An exact copy of the lines from the one containing "Document page, 1275x1650 pixels." to the end of the records below is required, and nothing else.

··· Provided data ···

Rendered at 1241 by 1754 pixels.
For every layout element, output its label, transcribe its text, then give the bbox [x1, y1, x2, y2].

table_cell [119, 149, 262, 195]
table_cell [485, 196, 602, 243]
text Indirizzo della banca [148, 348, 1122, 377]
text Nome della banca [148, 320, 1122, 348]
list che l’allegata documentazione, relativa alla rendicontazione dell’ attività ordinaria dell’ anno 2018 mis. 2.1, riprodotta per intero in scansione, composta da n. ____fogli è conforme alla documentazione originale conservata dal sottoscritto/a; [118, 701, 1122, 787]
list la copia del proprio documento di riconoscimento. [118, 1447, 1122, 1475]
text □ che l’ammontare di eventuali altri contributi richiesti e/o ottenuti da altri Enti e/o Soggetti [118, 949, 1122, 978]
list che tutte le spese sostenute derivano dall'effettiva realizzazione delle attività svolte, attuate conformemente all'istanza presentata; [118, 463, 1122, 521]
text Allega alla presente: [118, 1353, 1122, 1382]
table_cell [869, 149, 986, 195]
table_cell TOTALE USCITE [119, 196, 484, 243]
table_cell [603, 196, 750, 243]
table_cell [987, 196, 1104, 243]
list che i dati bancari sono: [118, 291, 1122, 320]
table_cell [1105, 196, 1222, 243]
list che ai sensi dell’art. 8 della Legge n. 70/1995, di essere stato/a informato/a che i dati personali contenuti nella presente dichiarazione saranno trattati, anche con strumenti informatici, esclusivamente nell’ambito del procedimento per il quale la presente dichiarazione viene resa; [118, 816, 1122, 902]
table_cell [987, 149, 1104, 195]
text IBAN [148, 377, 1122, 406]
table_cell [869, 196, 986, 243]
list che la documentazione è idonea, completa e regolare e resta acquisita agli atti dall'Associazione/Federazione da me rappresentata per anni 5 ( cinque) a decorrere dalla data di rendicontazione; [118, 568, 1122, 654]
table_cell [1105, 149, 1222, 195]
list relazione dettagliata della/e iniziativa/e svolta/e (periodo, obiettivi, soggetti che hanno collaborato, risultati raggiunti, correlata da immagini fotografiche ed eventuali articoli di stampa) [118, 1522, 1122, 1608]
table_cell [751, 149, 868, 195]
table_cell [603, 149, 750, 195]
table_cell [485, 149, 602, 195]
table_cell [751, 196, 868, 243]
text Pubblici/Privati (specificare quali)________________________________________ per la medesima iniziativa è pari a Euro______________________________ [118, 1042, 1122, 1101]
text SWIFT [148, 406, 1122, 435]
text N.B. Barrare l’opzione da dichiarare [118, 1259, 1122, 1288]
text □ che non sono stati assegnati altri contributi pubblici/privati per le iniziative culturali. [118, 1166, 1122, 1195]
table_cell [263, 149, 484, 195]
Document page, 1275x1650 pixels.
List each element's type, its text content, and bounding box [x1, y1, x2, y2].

···

» **Response box**
Document page, 1275x1650 pixels.
List each element's type, its text content, and bounding box [x1, y1, x2, y2].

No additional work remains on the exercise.